▸ **EXERCISE REQUIREMENTS**:
Retype each line below precisely and omit all images.

*** RECORD EXCERPTS ***

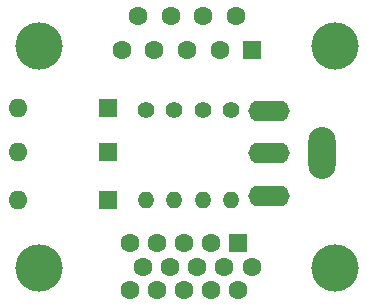
<source format=gbr>
%TF.GenerationSoftware,KiCad,Pcbnew,8.0.4*%
%TF.CreationDate,2024-08-07T16:27:42-04:00*%
%TF.ProjectId,C128VGA,43313238-5647-4412-9e6b-696361645f70,1.0*%
%TF.SameCoordinates,Original*%
%TF.FileFunction,Soldermask,Bot*%
%TF.FilePolarity,Negative*%
%FSLAX46Y46*%
G04 Gerber Fmt 4.6, Leading zero omitted, Abs format (unit mm)*
G04 Created by KiCad (PCBNEW 8.0.4) date 2024-08-07 16:27:42*
%MOMM*%
%LPD*%
G01*
G04 APERTURE LIST*
%ADD10O,3.504000X1.754000*%
%ADD11O,2.304000X4.404000*%
%ADD12C,1.400000*%
%ADD13O,1.400000X1.400000*%
%ADD14C,4.000000*%
%ADD15R,1.600000X1.600000*%
%ADD16C,1.600000*%
%ADD17O,1.600000X1.600000*%
G04 APERTURE END LIST*
D10*
%TO.C,J2*%
X249817900Y-84302600D03*
X249817900Y-91465400D03*
X249817999Y-87858600D03*
D11*
X254318000Y-87858600D03*
%TD*%
D12*
%TO.C,R1*%
X244221000Y-84201000D03*
D13*
X244221000Y-91821000D03*
%TD*%
D14*
%TO.C,J9*%
X255397000Y-78816200D03*
X230397000Y-78816200D03*
D15*
X248437000Y-79116200D03*
D16*
X245667000Y-79116200D03*
X242897000Y-79116200D03*
X240127000Y-79116200D03*
X237357000Y-79116200D03*
X247052000Y-76276200D03*
X244282000Y-76276200D03*
X241512000Y-76276200D03*
X238742000Y-76276200D03*
%TD*%
D15*
%TO.C,D3*%
X236220000Y-84074000D03*
D17*
X228600000Y-84074000D03*
%TD*%
D12*
%TO.C,R2*%
X241808000Y-84201000D03*
D13*
X241808000Y-91821000D03*
%TD*%
D12*
%TO.C,R3*%
X239395000Y-84201000D03*
D13*
X239395000Y-91821000D03*
%TD*%
D12*
%TO.C,R4*%
X246634000Y-84201000D03*
D13*
X246634000Y-91821000D03*
%TD*%
D14*
%TO.C,J17*%
X230397000Y-97554000D03*
X255397000Y-97554000D03*
D15*
X247212000Y-95504000D03*
D16*
X244922000Y-95504000D03*
X242632000Y-95504000D03*
X240342000Y-95504000D03*
X238052000Y-95504000D03*
X248357000Y-97484000D03*
X246067000Y-97484000D03*
X243777000Y-97484000D03*
X241487000Y-97484000D03*
X239197000Y-97484000D03*
X247212000Y-99464000D03*
X244922000Y-99464000D03*
X242632000Y-99464000D03*
X240342000Y-99464000D03*
X238052000Y-99464000D03*
%TD*%
D15*
%TO.C,D2*%
X236220000Y-87757000D03*
D17*
X228600000Y-87757000D03*
%TD*%
D15*
%TO.C,D1*%
X236220000Y-91821000D03*
D17*
X228600000Y-91821000D03*
%TD*%
M02*

</source>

***

▸ **RESULT**:
<source format=gbr>
%TF.GenerationSoftware,KiCad,Pcbnew,8.0.4*%
%TF.CreationDate,2024-08-07T16:27:42-04:00*%
%TF.ProjectId,C128VGA,43313238-5647-4412-9e6b-696361645f70,1.0*%
%TF.SameCoordinates,Original*%
%TF.FileFunction,Soldermask,Bot*%
%TF.FilePolarity,Negative*%
%FSLAX46Y46*%
G04 Gerber Fmt 4.6, Leading zero omitted, Abs format (unit mm)*
G04 Created by KiCad (PCBNEW 8.0.4) date 2024-08-07 16:27:42*
%MOMM*%
%LPD*%
G01*
G04 APERTURE LIST*
%ADD10O,3.504000X1.754000*%
%ADD11O,2.304000X4.404000*%
%ADD12C,1.400000*%
%ADD13O,1.400000X1.400000*%
%ADD14C,4.000000*%
%ADD15R,1.600000X1.600000*%
%ADD16C,1.600000*%
%ADD17O,1.600000X1.600000*%
G04 APERTURE END LIST*
D10*
%TO.C,J2*%
X249817900Y-84302600D03*
X249817900Y-91465400D03*
X249817999Y-87858600D03*
D11*
X254318000Y-87858600D03*
%TD*%
D12*
%TO.C,R1*%
X244221000Y-84201000D03*
D13*
X244221000Y-91821000D03*
%TD*%
D14*
%TO.C,J9*%
X255397000Y-78816200D03*
X230397000Y-78816200D03*
D15*
X248437000Y-79116200D03*
D16*
X245667000Y-79116200D03*
X242897000Y-79116200D03*
X240127000Y-79116200D03*
X237357000Y-79116200D03*
X247052000Y-76276200D03*
X244282000Y-76276200D03*
X241512000Y-76276200D03*
X238742000Y-76276200D03*
%TD*%
D15*
%TO.C,D3*%
X236220000Y-84074000D03*
D17*
X228600000Y-84074000D03*
%TD*%
D12*
%TO.C,R2*%
X241808000Y-84201000D03*
D13*
X241808000Y-91821000D03*
%TD*%
D12*
%TO.C,R3*%
X239395000Y-84201000D03*
D13*
X239395000Y-91821000D03*
%TD*%
D12*
%TO.C,R4*%
X246634000Y-84201000D03*
D13*
X246634000Y-91821000D03*
%TD*%
D14*
%TO.C,J17*%
X230397000Y-97554000D03*
X255397000Y-97554000D03*
D15*
X247212000Y-95504000D03*
D16*
X244922000Y-95504000D03*
X242632000Y-95504000D03*
X240342000Y-95504000D03*
X238052000Y-95504000D03*
X248357000Y-97484000D03*
X246067000Y-97484000D03*
X243777000Y-97484000D03*
X241487000Y-97484000D03*
X239197000Y-97484000D03*
X247212000Y-99464000D03*
X244922000Y-99464000D03*
X242632000Y-99464000D03*
X240342000Y-99464000D03*
X238052000Y-99464000D03*
%TD*%
D15*
%TO.C,D2*%
X236220000Y-87757000D03*
D17*
X228600000Y-87757000D03*
%TD*%
D15*
%TO.C,D1*%
X236220000Y-91821000D03*
D17*
X228600000Y-91821000D03*
%TD*%
M02*

</source>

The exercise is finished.